◆ TO-DO ITEM: Below are some records; copy them word for word and drop the pictures.

◆ INPUT RECORDS:
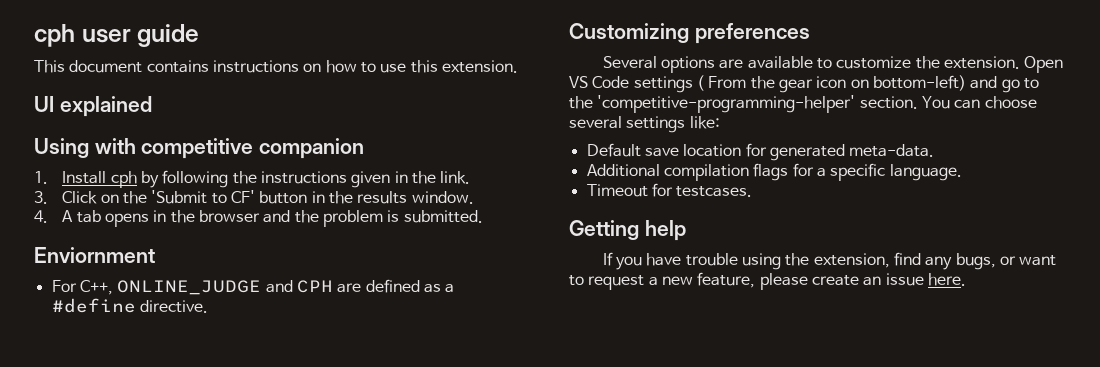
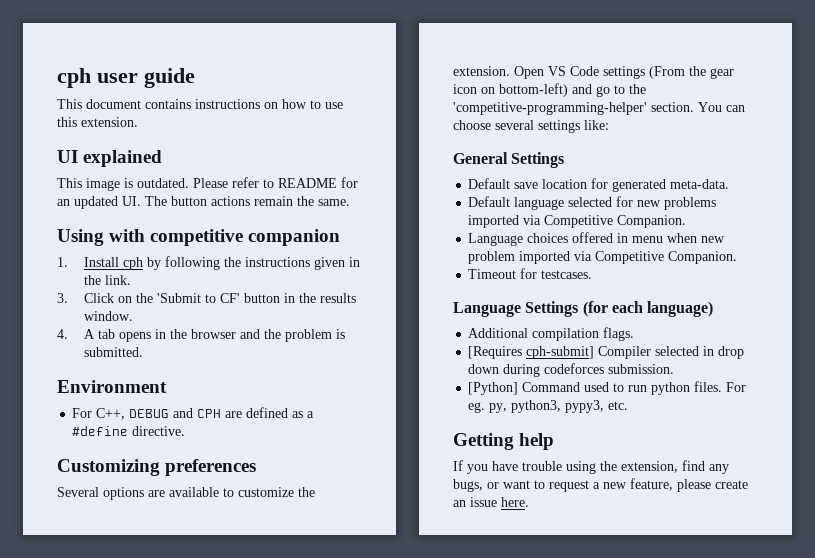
(152, 106) none -> [57,177,358,191] [57,196,350,209] // This image is outdated. Please refer to README for an updated UI. The button actions remain the same.
[34,247,155,263] Enviornment -> [57,380,167,393] Environment
[117,280,262,295] ONLINE_JUDGE -> [129,409,170,418] DEBUG
[696,75,747,91] ( From -> [649,66,685,79] (From
(720, 122) none -> [453,152,565,168] // General Settings
[586,163,962,181] [586,183,753,197] Additional compilation flags for a specific language. // Timeout for testcases. -> [468,196,717,210] [468,215,687,228] [468,232,726,246] [468,251,738,264] [468,268,593,279] [453,301,714,317] [468,327,635,341] [468,346,745,359] [468,363,675,377] [468,381,747,395] [468,400,629,413] Default language selected for new problems imported via Competitive Companion. // Language choices offered in menu when new problem imported via Competitive Companion. // Timeout for testcases. // Language Settings (for each language) // Additional compilation flags. // [Requires cph-submit] Compiler selected in drop down during codeforces submission. // [Python] Command used to run python files. For eg. py, python3, pypy3, etc.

◆ SOLUTION:
(152, 106) none -> [57,177,358,191] [57,196,350,209] // This image is outdated. Please refer to README for an updated UI. The button actions remain the same.
[34,247,155,263] Enviornment -> [57,380,167,393] Environment
[117,280,262,295] ONLINE_JUDGE -> [129,409,170,418] DEBUG
[696,75,747,91] ( From -> [649,66,685,79] (From
(720, 122) none -> [453,152,565,168] // General Settings
[586,163,962,181] [586,183,753,197] Additional compilation flags for a specific language. // Timeout for testcases. -> [468,196,717,210] [468,215,687,228] [468,232,726,246] [468,251,738,264] [468,268,593,279] [453,301,714,317] [468,327,635,341] [468,346,745,359] [468,363,675,377] [468,381,747,395] [468,400,629,413] Default language selected for new problems imported via Competitive Companion. // Language choices offered in menu when new problem imported via Competitive Companion. // Timeout for testcases. // Language Settings (for each language) // Additional compilation flags. // [Requires cph-submit] Compiler selected in drop down during codeforces submission. // [Python] Command used to run python files. For eg. py, python3, pypy3, etc.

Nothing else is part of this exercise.